* [SOURCE DOCUMENT]:

++++++

Im also curious what do you do in a scenario such as the OP says where it is a highly reactive dog and unlikely you will ever get them to successfully disengage a stressor in the first place with only rewards.

I think the key to a lot of the OP’s frustration is getting to the point where the dog can even successfully disengage reliably and you can reinforce that with praises and treats.

From my experience I’ve had similar frustration where it is easy to teach my dog to do a behavior with treats and reinforcement with more treats but getting them to STOP doing a behavior is very challenging without something to reinforce your commands. Especially when to them it seems like they are just getting a treat for a random action and not understanding that it was because they stopped what I was commanding
 
@chiere If the dog is scared, the last thing you want to do is scare them further. The advice that works for us is to give treats when scary things are around so the dog starts to associate that with nice things.
 
@chiere So I'm sure others can/will answer this better than me, but the gist is that what you're referring you is known as "balanced" training, and it can lead to increased fear and a bunch of consequences down the line.

Let's consider reactivity to other dogs because that's easiest to explain. By correcting bad behavior (called positive punishment) you are taking a dog that's already scared of other dogs and associating it with even more scary stuff like punishment and pain. The dog may not know why he's being punished, just that when other dogs are around, he gets punished and feels pain. This makes him even more scared when he sees a dog, and brings him closer to threshold. He may temporarily behave when punished, but long term this often leads to regression and further aggression. In his head, it's "oh no it's a scary dog, when other dogs come close my owner hurts me! Gotta yell and keep the other dog away!"

In contrast, positive reinforcement teaches him up associate that stimuli with GOOD things. He learns that when other dogs are around, he gets treats and love and praise. This creates a bond with your dog and leads to a calmer, happier dog around the stimuli. In this scenario, your dog thinks "yay another dog! I get a treat!"

This isn't to say you're never correcting your dog. Things like reverse timeouts are extremely effective. For example, when he starts nipping, we say "too bad!" And step over to the other side of a play gate. He learns that biting us = play time is over, fun is over.

Hopefully this makes sense, I can provide links you threads, articles, and published research if you'd like!
 
@godspurpose07 All of what you just wrote sounds great in theory but is it working in practice ?

Some dogs will never like other dogs. You cannot make them like other dogs by giving them food because the self-reward they get from reacting at another dog is better than a food reward.

++++++

* [DATA SHOWN]:

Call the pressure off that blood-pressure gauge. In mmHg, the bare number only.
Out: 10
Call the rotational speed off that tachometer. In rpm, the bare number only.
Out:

++++++

* [YOUR TASKS]:
(1) Name every good thing the dog training discussion says a dog gets when other dogs are around under positive reinforcement.
(2) Copy everything in the dog training discussion from "Hopefully this makes" down to "in practice ?", and swap in "principle" for "theory".

* [EXERCISE SOLUTIONS]:
(1) treats, love, praise

(2)
Hopefully this makes sense, I can provide links you threads, articles, and published research if you'd like!
 
@godspurpose07 All of what you just wrote sounds great in principle but is it working in practice ?